Происходящие после рождения сына события не запомнились Анне: не отличались разнообразием, да и утратили для неё остроту – время замедлило ход и подчинялось теперь лишь нуждам её детей. Они же плохо росли, часто болели. Старший уросил, расшибался, падая, казалось бы, на ровном месте, гонял нахально забредавших на княжеское подворье посадских псов, те вполне могли оказаться бешеными – и тогда… Лучше было об этом не думать, но она думала и не раз в мыслях хоронила сыновей.

Дядька старшего между тем всё больше отстранял мальчика от матери, и с этим она не могла примириться и поделать ничего не могла. Как не могла тотчас же найти младшему кормилицу, когда у прежней вдруг пропало молоко. И даже грецкие орехи сыскались не сразу – исстари известно, что они молока прибавляют, – да вот беда – не в наших краях растут.

Тут новая забота появилась – показалось, что вновь беременна. Грех, конечно, препятствовать рождению ребенка, она и не препятствовала, но страдала очень – куда ещё одного мальчишку, разорвут княжество на лоскутки… Да и страшно рожать. Ох, как страшно! Каждый раз, как перед концом света.
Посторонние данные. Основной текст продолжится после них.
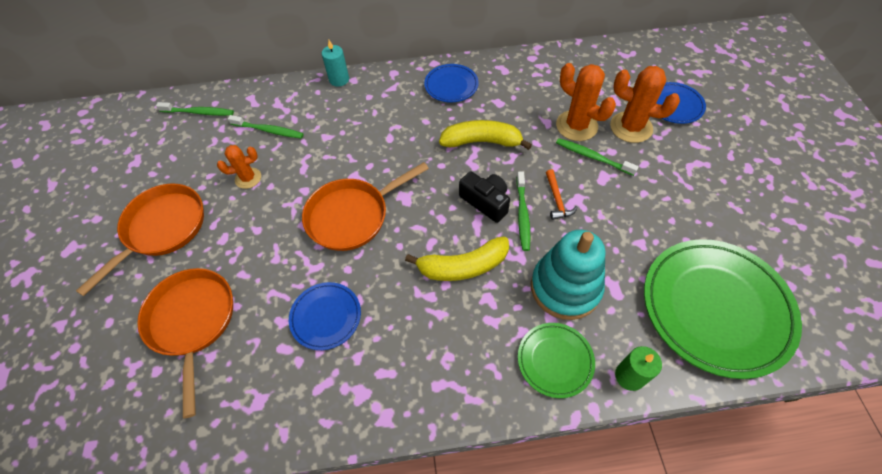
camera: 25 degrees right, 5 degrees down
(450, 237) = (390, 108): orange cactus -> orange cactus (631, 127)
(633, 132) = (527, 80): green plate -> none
Говорили, татарки рожают легко! Может, и так, только и в татарской слободе бабы сгорали в родильной горячке, и главный баскак похоронил младшую жену. У неё было дивное имя Баисаилдана. Умерла страшно, в грязном окровавленном тряпье, распространяющем ужасную вонь – по поверью, одежду и постель роженице нельзя было менять, чтобы не повредить ей. Не меняли и укладывали её, горемычную, на какие-то обноски, которые сжечь потом не жаль. О, она не хотела последовать за несчастной Баисаилданой и позвала лекаря, хотя удостоверилась, что опасения напрасны (но это ведь только до следующего раза!). Лекарь призвал звездочёта, и вместе они составили её лунный календарь. Василий, узнав, попробовал сопротивляться, говорил, что и это грех, обман, но уступил. После ночного откровения он сделался уступчивым. Её это раздражало, казалось, муж наслаждается своим великодушием. Она чувствовала себя мухой, попавшей в паучью невидимую, невесомую, но губительную сеть. Любое проявление её чувств Василий мог теперь истолковать как отклик на его обвинение.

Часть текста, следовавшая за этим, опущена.